Song
- Language: Arabic
- English title: "The Arab Dream"
- Published: 1998
- Recorded: 1996
- Genre: Operetta
- Composers: Salah al-Sharnubi [ar]; Helmi Bakr [ar]; Hamid al-Sha'iri;
- Lyricist: Medhat al-Adl [ar; fr]
- Producers: Ahmad al-Aryan [ar]; Hamid al-Sha'iri;

= The Arab Dream =

"The Arab Dream" (الحلم العربي) is a 1996 pan-Arab song, discussing themes of Arab unity and pan-Arabism. Often described as an "operetta" in the Arab world, the song includes performances by 22 Arab artists.

The song, first aired in 1998, reached wider popularity in 2000 with the start of the Second Intifada, when satellite channels throughout the Arab world broadcast the operetta's music video as a form of solidarity with Palestinians.

== Featured artists ==
The following performers featured on the track:

- Ahlam
- Ahmed Al Jumairi
- Ahmed Fathi
- Ali Abdul Sattar
- Anoushka
- Assala Nasri
- Diana Haddad
- Ehab Tawfik
- Ghada Ragab
- Hamid Al Sha'iri
- Laila Ghofran
- Latifa
- Majid Al Mazrooqi
- Mohamed El Helw
- Mohamed El Mazem
- Nabil Shuail
- Nasser El Mizdawi
- Nour Mhanna
- Omar Al-Abdallat
- Somayya Hassan
- Thekra
- Walid Toufic

== 2024 version ==
In February 2024, a new version of the song was recorded following a resurgence of popularity due to the Gaza humanitarian crisis during the Gaza war.
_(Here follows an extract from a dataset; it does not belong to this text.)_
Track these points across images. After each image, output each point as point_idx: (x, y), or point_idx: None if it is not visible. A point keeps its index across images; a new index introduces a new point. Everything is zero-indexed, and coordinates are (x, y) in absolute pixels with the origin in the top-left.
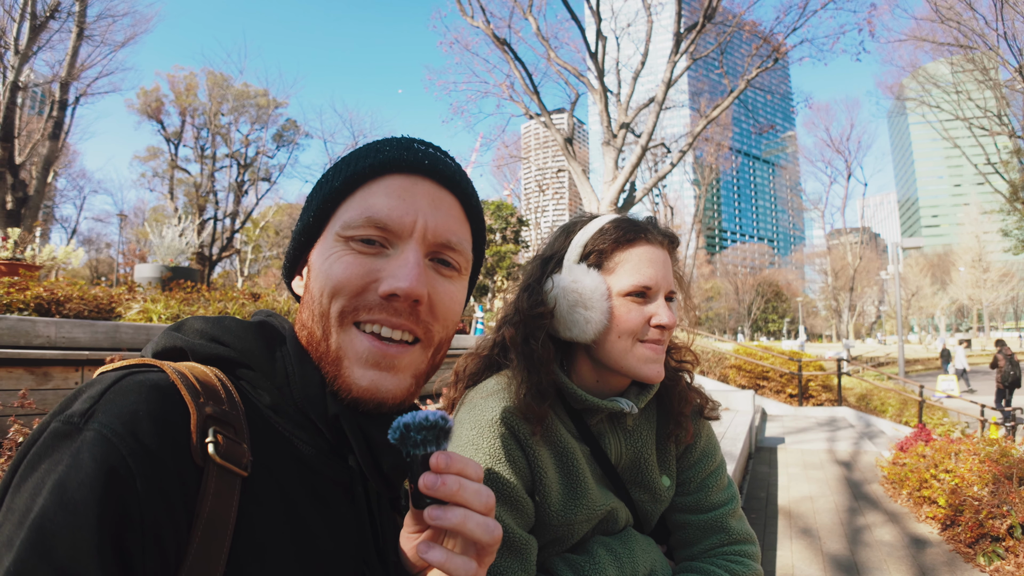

The recording features vocals by 12 artists, namely Abu, Assi El Hallani, Balqees, Majid Al Mohandis, Mohammed Assaf, Saber Rebai as well as Ahlam, Ahmed Fathi, Assala Nasri, Ehab Tawfik, Omar Al-Abdallat and Walid Toufic, who had been featured in the original version.